▶ _Task prompt_:
Search the entries for the word "birokrasi". Copy every line that holds it.

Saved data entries
┄┄┄┄┄┄

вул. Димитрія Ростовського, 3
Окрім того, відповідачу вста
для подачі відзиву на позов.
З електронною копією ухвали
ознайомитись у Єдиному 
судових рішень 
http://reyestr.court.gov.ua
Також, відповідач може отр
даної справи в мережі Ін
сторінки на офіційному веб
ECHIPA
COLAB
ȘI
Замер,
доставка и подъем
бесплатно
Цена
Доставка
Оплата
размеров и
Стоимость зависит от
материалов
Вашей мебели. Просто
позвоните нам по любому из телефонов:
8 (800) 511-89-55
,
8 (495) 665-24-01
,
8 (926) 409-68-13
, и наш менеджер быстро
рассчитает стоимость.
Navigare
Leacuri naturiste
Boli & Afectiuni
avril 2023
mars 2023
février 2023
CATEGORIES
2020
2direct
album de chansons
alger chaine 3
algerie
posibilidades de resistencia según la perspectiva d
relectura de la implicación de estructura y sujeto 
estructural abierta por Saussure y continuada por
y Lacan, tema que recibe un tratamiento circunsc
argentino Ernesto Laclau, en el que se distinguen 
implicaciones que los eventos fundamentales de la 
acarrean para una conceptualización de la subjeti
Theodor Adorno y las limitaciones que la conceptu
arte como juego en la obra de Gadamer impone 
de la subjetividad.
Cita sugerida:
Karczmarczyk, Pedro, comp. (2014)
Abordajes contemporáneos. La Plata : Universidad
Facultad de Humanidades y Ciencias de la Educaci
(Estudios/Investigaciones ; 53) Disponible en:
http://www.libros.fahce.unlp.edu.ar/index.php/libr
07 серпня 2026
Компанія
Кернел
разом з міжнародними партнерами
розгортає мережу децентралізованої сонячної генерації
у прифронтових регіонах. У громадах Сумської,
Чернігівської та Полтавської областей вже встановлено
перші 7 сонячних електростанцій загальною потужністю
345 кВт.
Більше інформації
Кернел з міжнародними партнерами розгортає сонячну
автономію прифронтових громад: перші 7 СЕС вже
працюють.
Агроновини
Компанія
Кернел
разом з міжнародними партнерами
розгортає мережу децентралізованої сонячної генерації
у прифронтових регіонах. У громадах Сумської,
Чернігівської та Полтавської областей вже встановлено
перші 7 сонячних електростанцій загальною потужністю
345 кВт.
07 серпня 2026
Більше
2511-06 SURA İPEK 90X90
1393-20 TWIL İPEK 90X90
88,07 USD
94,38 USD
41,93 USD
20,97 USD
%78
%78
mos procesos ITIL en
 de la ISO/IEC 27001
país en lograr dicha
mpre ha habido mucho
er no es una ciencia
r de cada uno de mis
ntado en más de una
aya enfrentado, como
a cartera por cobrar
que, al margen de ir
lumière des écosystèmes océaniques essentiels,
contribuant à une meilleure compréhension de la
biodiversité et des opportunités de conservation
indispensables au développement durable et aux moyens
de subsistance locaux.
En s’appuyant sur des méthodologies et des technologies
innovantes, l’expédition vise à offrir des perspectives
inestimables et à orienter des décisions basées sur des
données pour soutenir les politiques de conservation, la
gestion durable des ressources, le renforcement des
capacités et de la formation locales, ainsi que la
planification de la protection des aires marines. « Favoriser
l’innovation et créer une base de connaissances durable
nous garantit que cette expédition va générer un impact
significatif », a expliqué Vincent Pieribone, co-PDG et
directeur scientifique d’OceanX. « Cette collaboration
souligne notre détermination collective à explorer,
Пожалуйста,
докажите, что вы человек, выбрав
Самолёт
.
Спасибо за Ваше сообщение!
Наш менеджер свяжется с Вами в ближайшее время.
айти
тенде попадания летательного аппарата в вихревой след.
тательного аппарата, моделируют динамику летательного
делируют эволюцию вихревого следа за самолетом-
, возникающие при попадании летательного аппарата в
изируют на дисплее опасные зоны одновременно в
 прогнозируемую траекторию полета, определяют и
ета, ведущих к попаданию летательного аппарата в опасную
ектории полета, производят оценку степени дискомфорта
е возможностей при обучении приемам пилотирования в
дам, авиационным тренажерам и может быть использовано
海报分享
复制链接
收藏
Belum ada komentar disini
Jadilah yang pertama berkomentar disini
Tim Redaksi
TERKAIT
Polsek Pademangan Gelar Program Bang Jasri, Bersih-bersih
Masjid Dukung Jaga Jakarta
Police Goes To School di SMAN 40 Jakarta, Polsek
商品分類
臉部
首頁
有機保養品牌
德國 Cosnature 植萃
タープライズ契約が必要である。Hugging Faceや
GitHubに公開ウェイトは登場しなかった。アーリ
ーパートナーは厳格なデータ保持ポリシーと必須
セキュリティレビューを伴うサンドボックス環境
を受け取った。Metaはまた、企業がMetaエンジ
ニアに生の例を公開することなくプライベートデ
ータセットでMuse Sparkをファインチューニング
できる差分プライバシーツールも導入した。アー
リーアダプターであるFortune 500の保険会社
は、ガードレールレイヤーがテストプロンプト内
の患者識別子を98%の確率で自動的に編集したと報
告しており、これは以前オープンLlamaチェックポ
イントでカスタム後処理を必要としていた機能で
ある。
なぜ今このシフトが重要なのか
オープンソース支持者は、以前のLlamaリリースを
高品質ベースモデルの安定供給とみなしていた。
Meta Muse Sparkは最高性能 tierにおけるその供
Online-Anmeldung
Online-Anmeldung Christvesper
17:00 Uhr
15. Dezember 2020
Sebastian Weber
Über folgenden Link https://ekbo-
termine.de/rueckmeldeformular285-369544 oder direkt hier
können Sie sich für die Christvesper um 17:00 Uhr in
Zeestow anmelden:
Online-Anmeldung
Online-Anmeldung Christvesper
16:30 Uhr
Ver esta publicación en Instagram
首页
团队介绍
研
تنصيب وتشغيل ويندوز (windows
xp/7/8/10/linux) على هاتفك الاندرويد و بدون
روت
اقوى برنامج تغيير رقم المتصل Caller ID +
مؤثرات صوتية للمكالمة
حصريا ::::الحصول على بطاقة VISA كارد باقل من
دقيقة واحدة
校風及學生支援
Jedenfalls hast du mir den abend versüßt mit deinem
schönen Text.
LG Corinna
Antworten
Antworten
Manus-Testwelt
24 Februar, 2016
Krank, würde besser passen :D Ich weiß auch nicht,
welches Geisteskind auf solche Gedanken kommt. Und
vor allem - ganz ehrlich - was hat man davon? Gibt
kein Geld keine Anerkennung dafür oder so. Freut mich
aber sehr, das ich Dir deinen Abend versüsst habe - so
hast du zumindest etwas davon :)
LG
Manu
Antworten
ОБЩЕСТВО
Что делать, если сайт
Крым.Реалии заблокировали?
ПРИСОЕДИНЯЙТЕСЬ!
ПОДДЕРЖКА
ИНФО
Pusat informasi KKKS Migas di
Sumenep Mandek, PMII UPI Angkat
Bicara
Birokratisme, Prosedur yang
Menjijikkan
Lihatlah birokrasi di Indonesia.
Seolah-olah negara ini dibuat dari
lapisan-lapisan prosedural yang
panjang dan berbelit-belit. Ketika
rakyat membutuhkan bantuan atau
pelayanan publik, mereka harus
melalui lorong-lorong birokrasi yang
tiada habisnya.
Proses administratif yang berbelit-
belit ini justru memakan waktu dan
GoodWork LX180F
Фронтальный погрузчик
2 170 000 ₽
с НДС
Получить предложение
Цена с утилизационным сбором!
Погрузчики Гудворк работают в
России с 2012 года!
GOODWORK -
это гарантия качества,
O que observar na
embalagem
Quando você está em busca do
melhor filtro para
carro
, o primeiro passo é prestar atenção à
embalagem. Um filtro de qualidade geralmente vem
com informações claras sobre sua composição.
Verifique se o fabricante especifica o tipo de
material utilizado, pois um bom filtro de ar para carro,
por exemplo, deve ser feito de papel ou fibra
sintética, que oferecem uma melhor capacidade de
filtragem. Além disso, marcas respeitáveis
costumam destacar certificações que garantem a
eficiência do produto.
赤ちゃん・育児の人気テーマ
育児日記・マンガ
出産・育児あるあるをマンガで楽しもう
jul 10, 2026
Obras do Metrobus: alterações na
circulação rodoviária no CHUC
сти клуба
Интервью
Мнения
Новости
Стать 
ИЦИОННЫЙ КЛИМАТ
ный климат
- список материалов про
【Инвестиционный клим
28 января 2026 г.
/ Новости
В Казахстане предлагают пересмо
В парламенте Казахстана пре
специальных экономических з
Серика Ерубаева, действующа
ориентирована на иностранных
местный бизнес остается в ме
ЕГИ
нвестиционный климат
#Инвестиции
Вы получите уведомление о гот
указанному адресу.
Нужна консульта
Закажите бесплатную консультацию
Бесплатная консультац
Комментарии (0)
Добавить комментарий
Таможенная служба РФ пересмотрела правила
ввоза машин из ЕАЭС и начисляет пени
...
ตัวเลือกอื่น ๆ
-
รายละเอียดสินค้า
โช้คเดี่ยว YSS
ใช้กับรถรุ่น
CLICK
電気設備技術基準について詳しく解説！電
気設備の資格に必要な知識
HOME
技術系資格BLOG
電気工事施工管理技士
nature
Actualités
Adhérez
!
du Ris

┄┄┄┄┄┄

▶ _Answer space_:
Lihatlah birokrasi di Indonesia.
melalui lorong-lorong birokrasi yang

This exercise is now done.